- TASK GOAL
A single number is the answer here: how many lines of the entries contain "nose"?
============
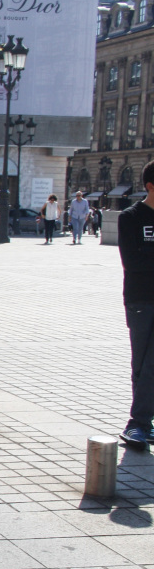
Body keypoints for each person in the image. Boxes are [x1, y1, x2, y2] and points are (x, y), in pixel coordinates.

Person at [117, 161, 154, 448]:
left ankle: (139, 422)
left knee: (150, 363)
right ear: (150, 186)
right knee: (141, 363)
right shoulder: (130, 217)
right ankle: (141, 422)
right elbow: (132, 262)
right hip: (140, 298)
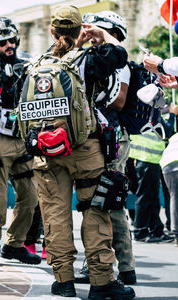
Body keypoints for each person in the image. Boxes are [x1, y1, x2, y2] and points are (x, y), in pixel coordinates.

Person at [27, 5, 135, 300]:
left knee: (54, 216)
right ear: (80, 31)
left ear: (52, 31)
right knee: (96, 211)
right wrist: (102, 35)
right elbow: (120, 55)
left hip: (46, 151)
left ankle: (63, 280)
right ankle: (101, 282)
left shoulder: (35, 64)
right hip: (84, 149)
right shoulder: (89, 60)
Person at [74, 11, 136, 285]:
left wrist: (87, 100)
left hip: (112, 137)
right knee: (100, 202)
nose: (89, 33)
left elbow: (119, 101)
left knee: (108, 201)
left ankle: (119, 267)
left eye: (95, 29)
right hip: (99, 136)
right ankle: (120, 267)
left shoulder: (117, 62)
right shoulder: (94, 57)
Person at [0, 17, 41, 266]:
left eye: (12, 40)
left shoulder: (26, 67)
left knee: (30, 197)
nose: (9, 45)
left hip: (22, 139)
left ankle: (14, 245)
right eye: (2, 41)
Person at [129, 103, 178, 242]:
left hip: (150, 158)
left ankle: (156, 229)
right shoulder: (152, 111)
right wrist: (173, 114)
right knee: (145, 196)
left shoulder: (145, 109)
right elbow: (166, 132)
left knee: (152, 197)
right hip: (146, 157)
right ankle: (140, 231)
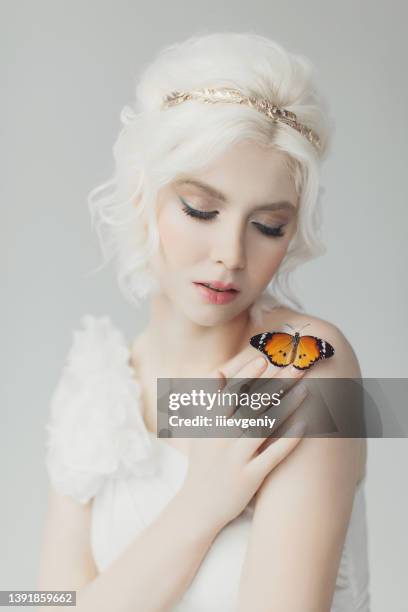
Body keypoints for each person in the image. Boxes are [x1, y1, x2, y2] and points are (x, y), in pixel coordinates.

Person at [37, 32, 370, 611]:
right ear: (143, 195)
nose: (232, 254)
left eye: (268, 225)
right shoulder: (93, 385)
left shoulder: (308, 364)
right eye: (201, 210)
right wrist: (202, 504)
============
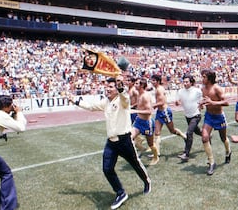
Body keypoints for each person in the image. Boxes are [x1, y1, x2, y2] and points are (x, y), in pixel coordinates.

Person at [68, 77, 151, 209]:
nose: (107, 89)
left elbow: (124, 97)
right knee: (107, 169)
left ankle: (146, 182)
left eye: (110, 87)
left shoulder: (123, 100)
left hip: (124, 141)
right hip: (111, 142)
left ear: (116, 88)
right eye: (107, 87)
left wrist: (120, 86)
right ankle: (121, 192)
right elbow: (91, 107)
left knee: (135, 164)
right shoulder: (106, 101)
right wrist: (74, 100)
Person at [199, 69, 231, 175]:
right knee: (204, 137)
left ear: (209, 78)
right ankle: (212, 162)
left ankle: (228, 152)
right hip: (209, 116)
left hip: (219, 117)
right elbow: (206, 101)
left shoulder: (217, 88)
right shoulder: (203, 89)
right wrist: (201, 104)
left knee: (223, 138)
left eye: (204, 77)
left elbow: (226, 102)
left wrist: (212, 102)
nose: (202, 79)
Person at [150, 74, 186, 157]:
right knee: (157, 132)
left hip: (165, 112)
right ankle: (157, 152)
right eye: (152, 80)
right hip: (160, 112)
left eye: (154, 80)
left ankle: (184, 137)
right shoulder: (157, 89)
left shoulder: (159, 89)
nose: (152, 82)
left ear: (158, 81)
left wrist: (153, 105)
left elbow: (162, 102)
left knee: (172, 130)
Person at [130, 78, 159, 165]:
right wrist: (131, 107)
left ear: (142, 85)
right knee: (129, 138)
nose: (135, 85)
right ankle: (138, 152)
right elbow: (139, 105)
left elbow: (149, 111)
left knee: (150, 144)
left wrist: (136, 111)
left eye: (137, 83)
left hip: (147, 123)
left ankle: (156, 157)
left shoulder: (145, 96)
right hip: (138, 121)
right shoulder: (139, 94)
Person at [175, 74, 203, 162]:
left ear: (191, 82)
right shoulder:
============
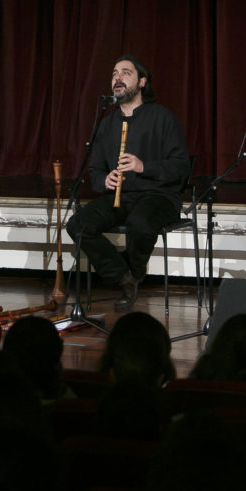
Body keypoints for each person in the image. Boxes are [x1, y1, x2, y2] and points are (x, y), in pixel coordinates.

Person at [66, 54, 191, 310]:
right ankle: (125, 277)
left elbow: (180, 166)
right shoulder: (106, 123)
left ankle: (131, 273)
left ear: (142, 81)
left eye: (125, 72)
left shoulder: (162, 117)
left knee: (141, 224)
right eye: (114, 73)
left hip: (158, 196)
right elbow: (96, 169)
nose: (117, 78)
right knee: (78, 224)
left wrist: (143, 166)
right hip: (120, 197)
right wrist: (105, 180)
============
- WRITTEN RESPONSE
8